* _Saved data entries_
════════
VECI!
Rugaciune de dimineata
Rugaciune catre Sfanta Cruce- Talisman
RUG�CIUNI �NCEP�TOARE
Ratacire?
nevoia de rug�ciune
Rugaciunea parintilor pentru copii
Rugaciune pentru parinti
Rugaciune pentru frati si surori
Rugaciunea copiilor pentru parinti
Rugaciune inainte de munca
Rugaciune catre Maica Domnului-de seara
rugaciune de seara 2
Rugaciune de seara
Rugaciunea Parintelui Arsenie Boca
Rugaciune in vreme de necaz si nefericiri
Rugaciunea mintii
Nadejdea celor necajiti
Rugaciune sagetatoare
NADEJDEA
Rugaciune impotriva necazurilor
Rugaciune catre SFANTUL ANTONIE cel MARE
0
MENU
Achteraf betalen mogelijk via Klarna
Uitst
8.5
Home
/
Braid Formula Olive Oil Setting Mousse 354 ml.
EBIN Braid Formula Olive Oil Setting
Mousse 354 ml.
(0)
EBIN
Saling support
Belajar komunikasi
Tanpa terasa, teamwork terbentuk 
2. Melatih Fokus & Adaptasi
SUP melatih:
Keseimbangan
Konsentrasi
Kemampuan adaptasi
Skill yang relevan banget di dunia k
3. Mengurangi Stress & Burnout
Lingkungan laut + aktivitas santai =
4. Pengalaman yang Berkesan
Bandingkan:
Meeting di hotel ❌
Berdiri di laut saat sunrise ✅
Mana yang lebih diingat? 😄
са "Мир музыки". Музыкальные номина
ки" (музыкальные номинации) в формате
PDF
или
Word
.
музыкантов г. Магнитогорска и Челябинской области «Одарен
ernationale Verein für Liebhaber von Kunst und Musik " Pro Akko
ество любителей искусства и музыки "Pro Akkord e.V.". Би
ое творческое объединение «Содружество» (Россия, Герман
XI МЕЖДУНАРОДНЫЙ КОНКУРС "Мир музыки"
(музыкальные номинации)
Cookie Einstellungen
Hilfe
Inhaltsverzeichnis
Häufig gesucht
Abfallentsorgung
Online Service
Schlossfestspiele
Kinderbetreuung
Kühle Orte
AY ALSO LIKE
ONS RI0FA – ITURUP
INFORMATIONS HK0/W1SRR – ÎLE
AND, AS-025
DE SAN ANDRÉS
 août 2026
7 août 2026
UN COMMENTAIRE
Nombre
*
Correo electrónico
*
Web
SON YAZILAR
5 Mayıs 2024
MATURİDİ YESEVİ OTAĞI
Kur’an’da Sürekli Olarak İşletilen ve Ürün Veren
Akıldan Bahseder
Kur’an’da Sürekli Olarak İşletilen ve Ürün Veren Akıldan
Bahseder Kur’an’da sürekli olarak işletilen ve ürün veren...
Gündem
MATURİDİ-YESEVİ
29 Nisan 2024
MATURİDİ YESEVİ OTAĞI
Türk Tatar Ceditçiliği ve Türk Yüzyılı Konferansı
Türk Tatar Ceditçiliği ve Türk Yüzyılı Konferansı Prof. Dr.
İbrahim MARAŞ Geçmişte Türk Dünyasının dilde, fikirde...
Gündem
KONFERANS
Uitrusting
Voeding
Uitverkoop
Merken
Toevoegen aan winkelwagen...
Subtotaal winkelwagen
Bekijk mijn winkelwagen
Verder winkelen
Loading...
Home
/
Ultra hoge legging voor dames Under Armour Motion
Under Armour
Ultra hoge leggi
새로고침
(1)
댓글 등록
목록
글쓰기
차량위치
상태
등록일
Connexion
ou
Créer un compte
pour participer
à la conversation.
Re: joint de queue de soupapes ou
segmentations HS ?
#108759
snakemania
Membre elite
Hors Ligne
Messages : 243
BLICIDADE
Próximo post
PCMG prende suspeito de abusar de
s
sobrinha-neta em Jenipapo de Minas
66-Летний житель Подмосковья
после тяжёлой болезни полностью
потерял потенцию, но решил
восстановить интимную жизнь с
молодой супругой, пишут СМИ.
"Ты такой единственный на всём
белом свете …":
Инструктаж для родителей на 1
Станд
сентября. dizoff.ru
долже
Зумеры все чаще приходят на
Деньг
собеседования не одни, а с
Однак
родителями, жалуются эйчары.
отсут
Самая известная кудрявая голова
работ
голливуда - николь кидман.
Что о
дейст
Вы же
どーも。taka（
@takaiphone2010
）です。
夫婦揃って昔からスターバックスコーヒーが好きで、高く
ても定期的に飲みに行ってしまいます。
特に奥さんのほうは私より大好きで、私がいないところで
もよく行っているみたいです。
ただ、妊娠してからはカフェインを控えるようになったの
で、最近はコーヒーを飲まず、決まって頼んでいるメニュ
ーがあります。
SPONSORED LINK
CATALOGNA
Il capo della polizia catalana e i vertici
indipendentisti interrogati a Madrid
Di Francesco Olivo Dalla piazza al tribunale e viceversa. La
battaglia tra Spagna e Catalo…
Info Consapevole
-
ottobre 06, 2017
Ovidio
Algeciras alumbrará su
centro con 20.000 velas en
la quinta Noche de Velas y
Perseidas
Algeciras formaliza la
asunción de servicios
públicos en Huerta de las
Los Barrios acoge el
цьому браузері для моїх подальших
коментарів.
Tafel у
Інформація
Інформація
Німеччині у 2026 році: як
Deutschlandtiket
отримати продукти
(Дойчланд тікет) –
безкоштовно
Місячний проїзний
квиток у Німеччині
════════
* _Task instructions_
Send back the complete set of entries, exactly as shown above.

* _Answer to this problem_
VECI!
Rugaciune de dimineata
Rugaciune catre Sfanta Cruce- Talisman
RUG�CIUNI �NCEP�TOARE
Ratacire?
nevoia de rug�ciune
Rugaciunea parintilor pentru copii
Rugaciune pentru parinti
Rugaciune pentru frati si surori
Rugaciunea copiilor pentru parinti
Rugaciune inainte de munca
Rugaciune catre Maica Domnului-de seara
rugaciune de seara 2
Rugaciune de seara
Rugaciunea Parintelui Arsenie Boca
Rugaciune in vreme de necaz si nefericiri
Rugaciunea mintii
Nadejdea celor necajiti
Rugaciune sagetatoare
NADEJDEA
Rugaciune impotriva necazurilor
Rugaciune catre SFANTUL ANTONIE cel MARE
0
MENU
Achteraf betalen mogelijk via Klarna
Uitst
8.5
Home
/
Braid Formula Olive Oil Setting Mousse 354 ml.
EBIN Braid Formula Olive Oil Setting
Mousse 354 ml.
(0)
EBIN
Saling support
Belajar komunikasi
Tanpa terasa, teamwork terbentuk 
2. Melatih Fokus & Adaptasi
SUP melatih:
Keseimbangan
Konsentrasi
Kemampuan adaptasi
Skill yang relevan banget di dunia k
3. Mengurangi Stress & Burnout
Lingkungan laut + aktivitas santai =
4. Pengalaman yang Berkesan
Bandingkan:
Meeting di hotel ❌
Berdiri di laut saat sunrise ✅
Mana yang lebih diingat? 😄
са "Мир музыки". Музыкальные номина
ки" (музыкальные номинации) в формате
PDF
или
Word
.
музыкантов г. Магнитогорска и Челябинской области «Одарен
ernationale Verein für Liebhaber von Kunst und Musik " Pro Akko
ество любителей искусства и музыки "Pro Akkord e.V.". Би
ое творческое объединение «Содружество» (Россия, Герман
XI МЕЖДУНАРОДНЫЙ КОНКУРС "Мир музыки"
(музыкальные номинации)
Cookie Einstellungen
Hilfe
Inhaltsverzeichnis
Häufig gesucht
Abfallentsorgung
Online Service
Schlossfestspiele
Kinderbetreuung
Kühle Orte
AY ALSO LIKE
ONS RI0FA – ITURUP
INFORMATIONS HK0/W1SRR – ÎLE
AND, AS-025
DE SAN ANDRÉS
 août 2026
7 août 2026
UN COMMENTAIRE
Nombre
*
Correo electrónico
*
Web
SON YAZILAR
5 Mayıs 2024
MATURİDİ YESEVİ OTAĞI
Kur’an’da Sürekli Olarak İşletilen ve Ürün Veren
Akıldan Bahseder
Kur’an’da Sürekli Olarak İşletilen ve Ürün Veren Akıldan
Bahseder Kur’an’da sürekli olarak işletilen ve ürün veren...
Gündem
MATURİDİ-YESEVİ
29 Nisan 2024
MATURİDİ YESEVİ OTAĞI
Türk Tatar Ceditçiliği ve Türk Yüzyılı Konferansı
Türk Tatar Ceditçiliği ve Türk Yüzyılı Konferansı Prof. Dr.
İbrahim MARAŞ Geçmişte Türk Dünyasının dilde, fikirde...
Gündem
KONFERANS
Uitrusting
Voeding
Uitverkoop
Merken
Toevoegen aan winkelwagen...
Subtotaal winkelwagen
Bekijk mijn winkelwagen
Verder winkelen
Loading...
Home
/
Ultra hoge legging voor dames Under Armour Motion
Under Armour
Ultra hoge leggi
새로고침
(1)
댓글 등록
목록
글쓰기
차량위치
상태
등록일
Connexion
ou
Créer un compte
pour participer
à la conversation.
Re: joint de queue de soupapes ou
segmentations HS ?
#108759
snakemania
Membre elite
Hors Ligne
Messages : 243
BLICIDADE
Próximo post
PCMG prende suspeito de abusar de
s
sobrinha-neta em Jenipapo de Minas
66-Летний житель Подмосковья
после тяжёлой болезни полностью
потерял потенцию, но решил
восстановить интимную жизнь с
молодой супругой, пишут СМИ.
"Ты такой единственный на всём
белом свете …":
Инструктаж для родителей на 1
Станд
сентября. dizoff.ru
долже
Зумеры все чаще приходят на
Деньг
собеседования не одни, а с
Однак
родителями, жалуются эйчары.
отсут
Самая известная кудрявая голова
работ
голливуда - николь кидман.
Что о
дейст
Вы же
どーも。taka（
@takaiphone2010
）です。
夫婦揃って昔からスターバックスコーヒーが好きで、高く
ても定期的に飲みに行ってしまいます。
特に奥さんのほうは私より大好きで、私がいないところで
もよく行っているみたいです。
ただ、妊娠してからはカフェインを控えるようになったの
で、最近はコーヒーを飲まず、決まって頼んでいるメニュ
ーがあります。
SPONSORED LINK
CATALOGNA
Il capo della polizia catalana e i vertici
indipendentisti interrogati a Madrid
Di Francesco Olivo Dalla piazza al tribunale e viceversa. La
battaglia tra Spagna e Catalo…
Info Consapevole
-
ottobre 06, 2017
Ovidio
Algeciras alumbrará su
centro con 20.000 velas en
la quinta Noche de Velas y
Perseidas
Algeciras formaliza la
asunción de servicios
públicos en Huerta de las
Los Barrios acoge el
цьому браузері для моїх подальших
коментарів.
Tafel у
Інформація
Інформація
Німеччині у 2026 році: як
Deutschlandtiket
отримати продукти
(Дойчланд тікет) –
безкоштовно
Місячний проїзний
квиток у Німеччині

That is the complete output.